Dans un entretien accordé à la rédaction du Renouveau, le mardi 10 mars 2020, le préfet des études du Lycée communal Remera (Commune Gishubi), Eric Ngendakumana, a fait savoir que les efforts de l’Etat dans l’éducation pour tous ont amélioré le taux de participation de la fille. Cependant il a affirmé que ce taux diminue au fur et à mesure que l’on avance d’une classe à la suivante et cela pour des motifs variés. NGER1

 
M. Ngendakumana a indiqué que parmi les obstacles qui empêchent les filles d’arriver au bout ou d’obtenir de bons résultats dépendent des conditions de vie dans leurs familles et de la valeur que les parents donnent à l’éducation de la fille.
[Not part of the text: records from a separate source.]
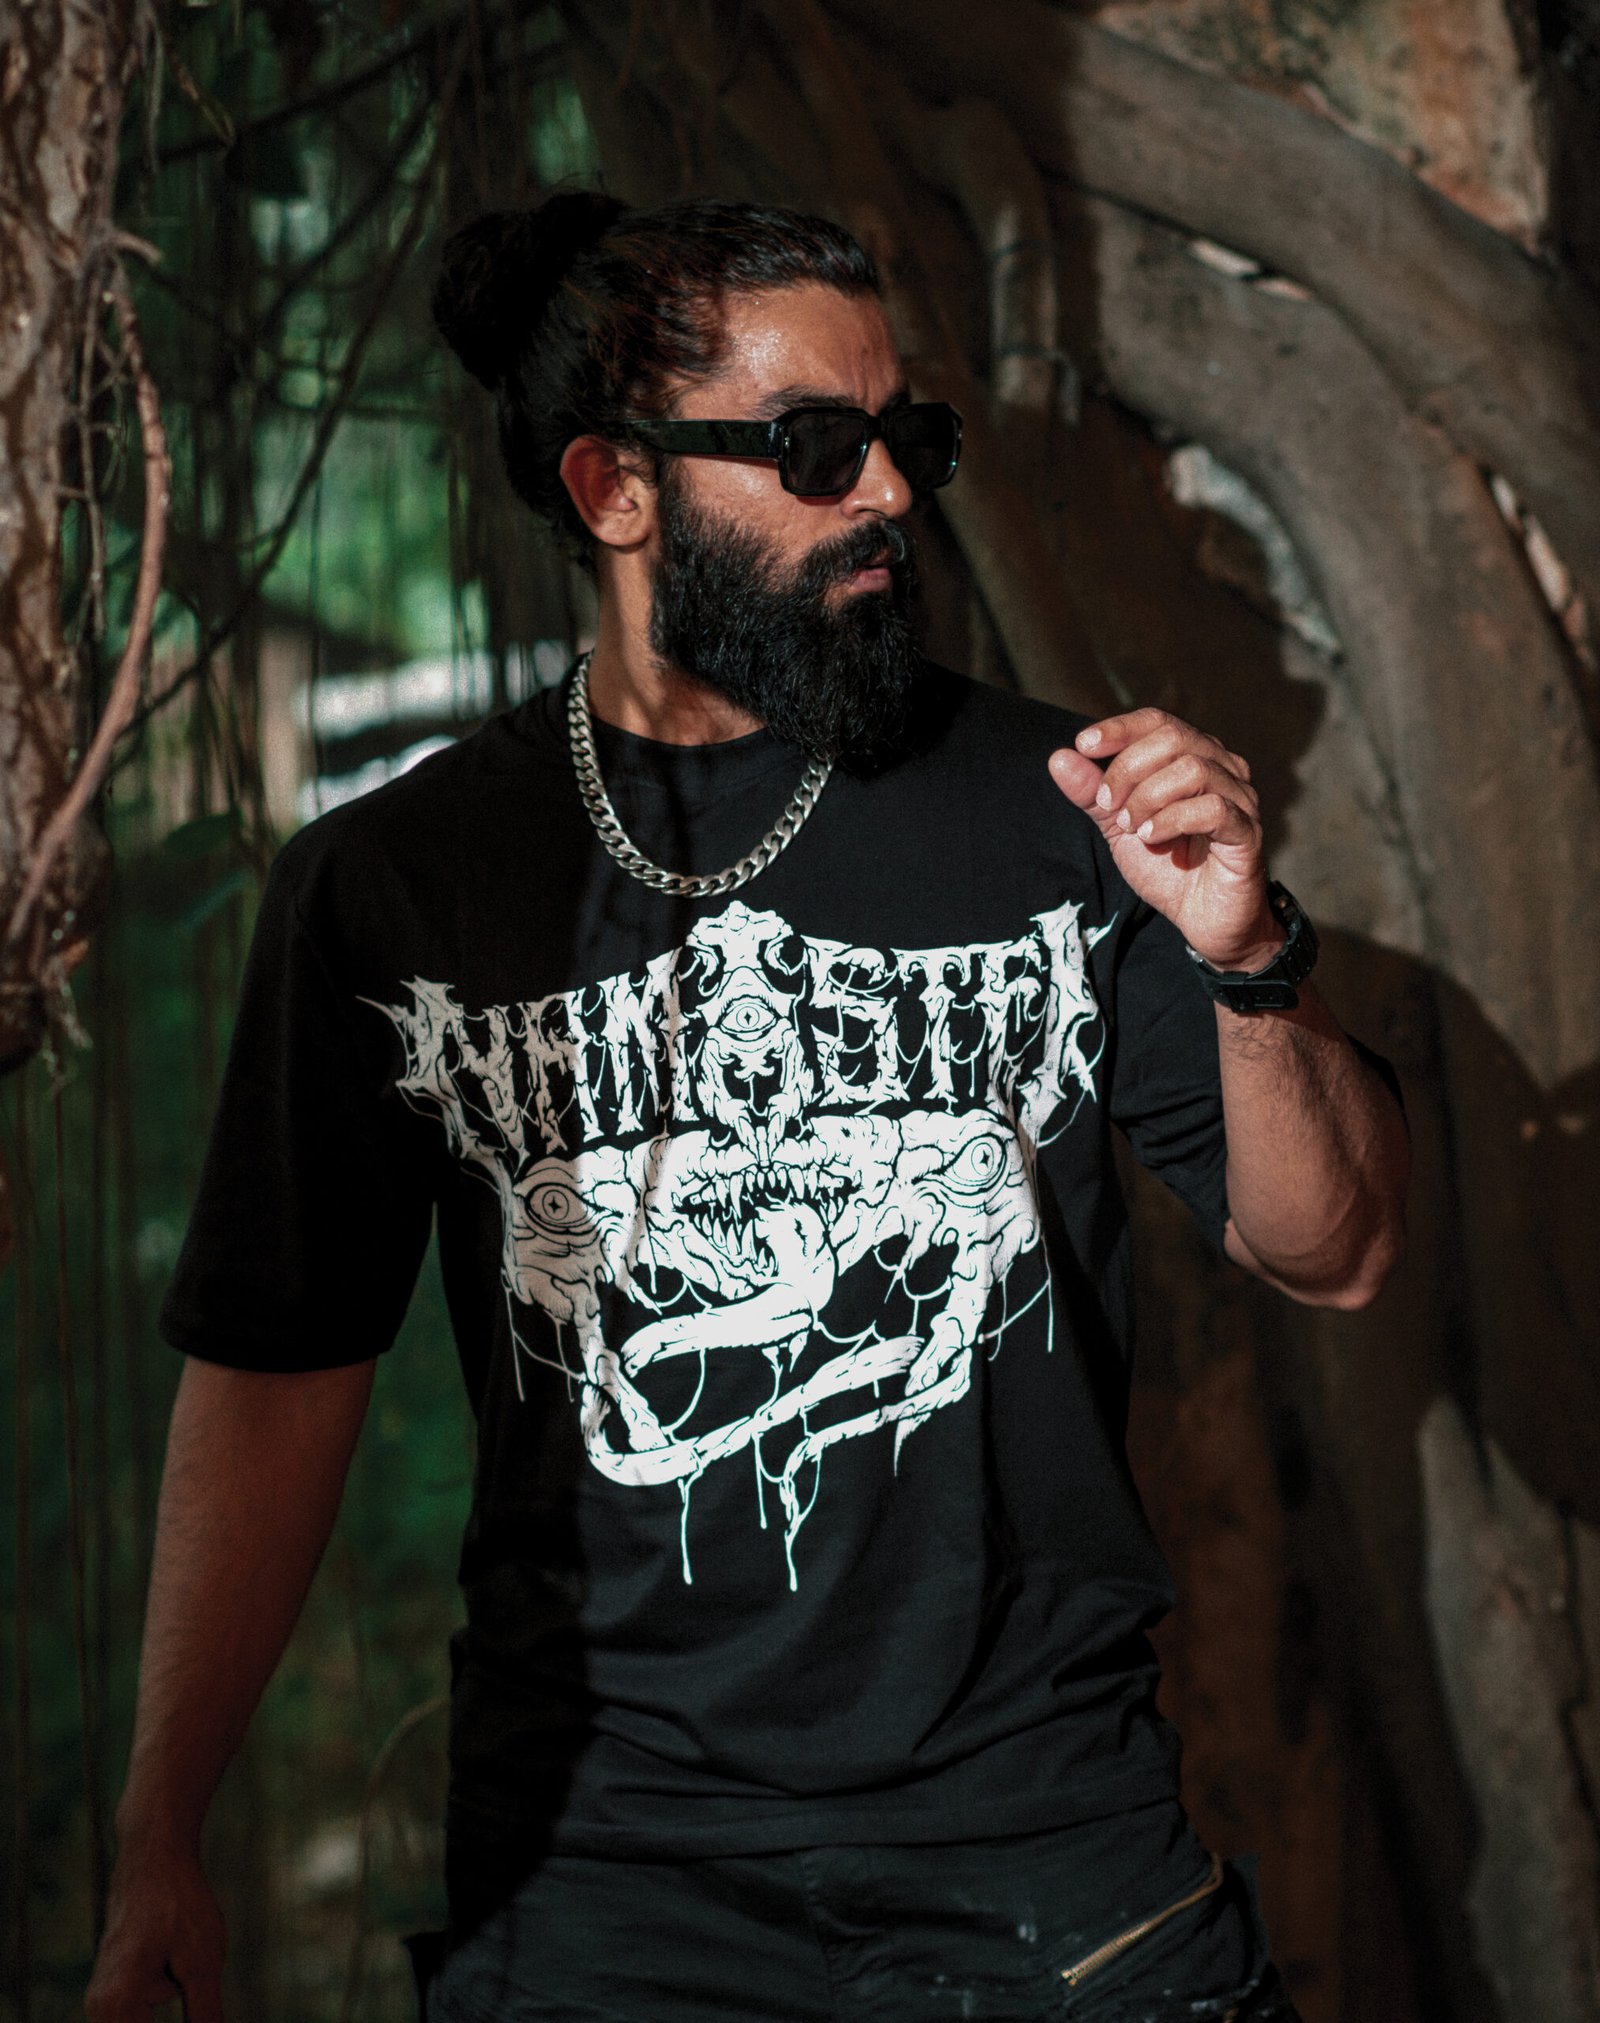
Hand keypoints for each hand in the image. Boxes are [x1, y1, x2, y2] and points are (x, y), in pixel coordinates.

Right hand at [85, 1840, 225, 2022]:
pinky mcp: (119, 1983)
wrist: (154, 1852)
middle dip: (176, 2018)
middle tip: (189, 1977)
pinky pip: (145, 2006)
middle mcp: (100, 2007)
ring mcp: (106, 1996)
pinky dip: (169, 1992)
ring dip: (180, 1999)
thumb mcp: (203, 1963)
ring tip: (185, 1954)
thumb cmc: (180, 1903)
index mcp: (115, 2009)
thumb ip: (205, 2016)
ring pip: (146, 2021)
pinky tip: (178, 1957)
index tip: (196, 2016)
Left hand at [1047, 707, 1281, 970]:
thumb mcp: (1119, 828)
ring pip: (1193, 769)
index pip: (1158, 721)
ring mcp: (1240, 798)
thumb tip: (1059, 758)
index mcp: (1193, 758)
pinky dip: (1173, 819)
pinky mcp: (1248, 832)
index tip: (1083, 746)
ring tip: (1132, 828)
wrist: (1202, 920)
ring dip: (1148, 797)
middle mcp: (1222, 768)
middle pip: (1173, 738)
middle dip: (1128, 769)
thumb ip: (1092, 795)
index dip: (1119, 728)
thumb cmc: (1168, 868)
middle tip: (1108, 805)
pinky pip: (1214, 809)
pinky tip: (1151, 837)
Il a expliqué que même si les garçons sont confrontés à certaines difficultés presque pareilles à celles des filles, ces obstacles sont généralement plus difficiles à surmonter et plus fréquents  pour les filles aussi longtemps que la famille ne voit qu’elles sont bonnes pour le mariage et les travaux champêtres. «Même si la scolarisation des enfants peut se traduire par la capacité financière de la famille, il ne s’agit pas de la pauvreté de la famille qui fait le premier obstacle à l’amélioration de l’éducation de la fille, c’est plutôt le destin que la société lui impose.», a-t-il déploré. Il a regretté qu’avec l’insuffisance des moyens, la famille consacrera ses maigres ressources à l’éducation du garçon qu’elle considère comme un futur leader de la famille au moment où la fille est prise comme une future ménagère.

 
Des grossesses non désirées et des fiançailles précoces

Quant aux grossesses non désirées, cette autorité scolaire trouve que cela résulte des grandes conséquences liées à l’image et à l’encadrement léger que la famille a infligé à  la fille. En outre, M. Ngendakumana a déploré la tendance des jeunes hommes qui vont chercher des fiancées parmi les jeunes filles encore sur le banc de l’école. Il a dit que ce comportement souvent fréquent dans le milieu rural constitue un obstacle majeur pour l’apprentissage scolaire de la fille. M. Ngendakumana appelle les parents à éviter toute forme de discrimination basée sur le genre mais à prendre au même niveau les filles et les garçons. Il appelle aussi l’administration locale à collaborer avec les parents pour éradiquer tout facteur qui entraîne l’abandon scolaire spécialement chez les filles.